Grave Robber and Accomplished Liar
Albrecht Fahl was born to Kurt and Hanna Fahl among the tumbledown dockyard slums of Ubersreik. Hanna died less than a year after the boy’s birth, so his father raised Albrecht with the help of Albrecht’s older sister Greta.
Kurt was a grave robber by trade, and would skulk among the tombs and hedges of Ubersreik’s graveyards by night, digging up the graves of the recently-interred in order to sell any possessions buried with the dead — as well as any corpses fresh enough to be valuable to the city’s many physicians.
Despite his occupation, the children’s father was a pious and dutiful man. Albrecht and Greta were raised to respect and honor all of the gods in the Imperial pantheon, even — and perhaps especially — Morr, the god of the dead, whose wrath they risked with every disturbed grave.
As soon as the children were old enough, they began accompanying their father on his midnight excursions. Albrecht would help his father with the digging, while Greta served as a lookout. Once a body had been exhumed, it would be loaded into a false-bottomed cart, the top portion of which had been piled high with horse dung, in order to discourage close examination. Greta would then wheel the cart off into the night to make the rounds of likely buyers while Albrecht and his father replaced the disturbed soil. In this way, the trio generally managed to stay sheltered and fed.
Though they occupied a low position in life, Kurt nevetheless had high hopes for his son. In order to try and help Albrecht make a better life for himself, he entered into an arrangement with Doctor Johannas Rudloff, a professor associated with the Ubersreik College of Surgery. In exchange for a steady stream of fresh bodies for anatomical dissection, Doctor Rudloff would teach young Albrecht to read and write, and then, when the boy had reached a suitable age, would take him on as an apprentice. Soon, Albrecht was haltingly reading gravestone inscriptions in the moonlight, to the great delight of his proud father.
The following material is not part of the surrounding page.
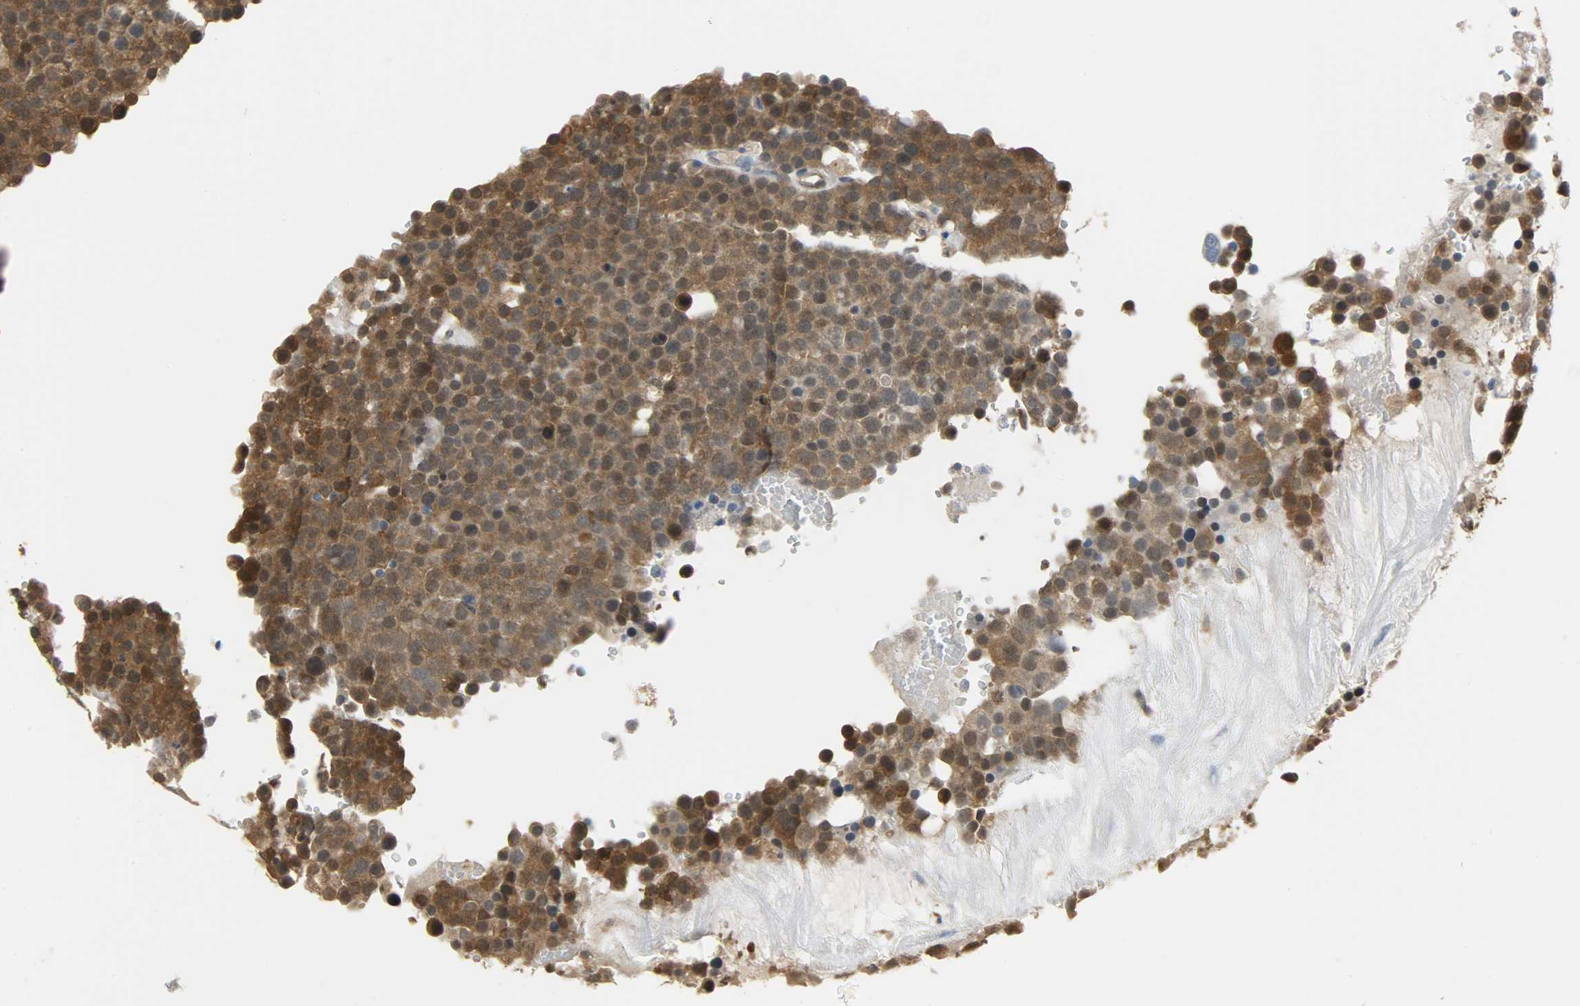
{"staining": {"intensity": "strong", "quantity": ">75%", "location": "cytoplasmic/membranous,nuclear"}, "tissue": "testis cancer", "cell_type": "Tumor cells", "image_type": "cancer", "snomed": [{"axis": "morphology", "description": "Seminoma, NOS"}, {"axis": "topography", "description": "Testis"}], "caption": "A histopathology image of testis cancer (seminoma) stained for a protein shows strong cytoplasmic/membranous and nuclear brown staining in tumor cells.", "gene": "EIF4EBP1", "patient": {"sex": "male", "age": 71}}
It was not to last, however. Soon enough, one of Doctor Rudloff’s students recognized one of the anatomical specimens as his own brother, who had last been seen alive and well at a wharfside tavern the night before. The resulting hue and cry ended with the hanging of Doctor Rudloff and of Kurt Fahl. Greta fled to Auerswald, and Albrecht was left alone in the city.
Whether due to a sense of longing for the mother he never knew, his exposure to Doctor Rudloff’s occupation, or a simple, pragmatic horror of disease and death, it was around this time that Albrecht began to develop a particular affinity for Shallya, the goddess of health and healing. He returned to grave-robbing, and also recruited an accomplice; a penniless young tough by the name of Wolfgang Jäger.
Albrecht always had some grandiose scheme or another in mind, and Wolfgang was never particularly bright, a combination which often tended to dissipate the pair’s efforts to little effect.
As an example, Albrecht and Wolfgang once spent weeks tunneling under the Morrsgarten, one of Ubersreik’s better-guarded graveyards, from an adjacent unoccupied townhouse. Albrecht’s plan had been to break into the elaborate mausoleum of the ruling von Jungfreud family from underneath, thus eliminating the risk of discovery by watchmen patrolling the graveyard.
Unfortunately, a miscalculation on Albrecht’s part caused the pair to tunnel too far, overshooting their target and instead breaking into one of Ubersreik’s chronically overtaxed sewer pipes. Albrecht and Wolfgang nearly drowned in their tunnel as it rapidly flooded with foul sewage. The tunnel was unusable, and the townhouse from which they’d performed their excavations was rendered entirely unsuitable for human habitation.
Despite the near-constant setbacks occasioned by Albrecht’s overly optimistic schemes, they paid off often enough to have allowed the two young men to live reasonably well, but their profligate and intemperate natures kept them from ever holding on to money for much longer than it took to spend it. Much of their time was spent at a decrepit waterfront dive known as the Red Moon Inn, where they soon developed something of a reputation for standing rounds for the house one night, and begging for a bowl of stew the next.
It was during this time that Albrecht and Wolfgang became acquainted with a young woman named Gertrud Scharf, a barmaid and occasional prostitute. She showed romantic interest in both of the young men, and over time drifted into and out of relationships with both, which, predictably, led to escalating tension between the pair. The partnership ended with a fistfight, which Albrecht lost.
Since then, Albrecht has worked alone, mostly uneventfully. The last three months, however, have been marked by a series of misfortunes. The false-bottomed cart, along with his spade and other tools, were lost in a fire ignited during the Cobble Tax Riots, and the priests of Morr on the night watches have begun exhibiting what Albrecht considers to be excessive vigilance, in response to the emergence of an unsubstantiated rumor about ghouls in the sewers.
And so he enters play, reduced to nothing but the clothes on his back, a dagger, a few pennies, and a crude brass token — worthless to most, but precious to Albrecht Fahl — inscribed with a symbol of Shallya.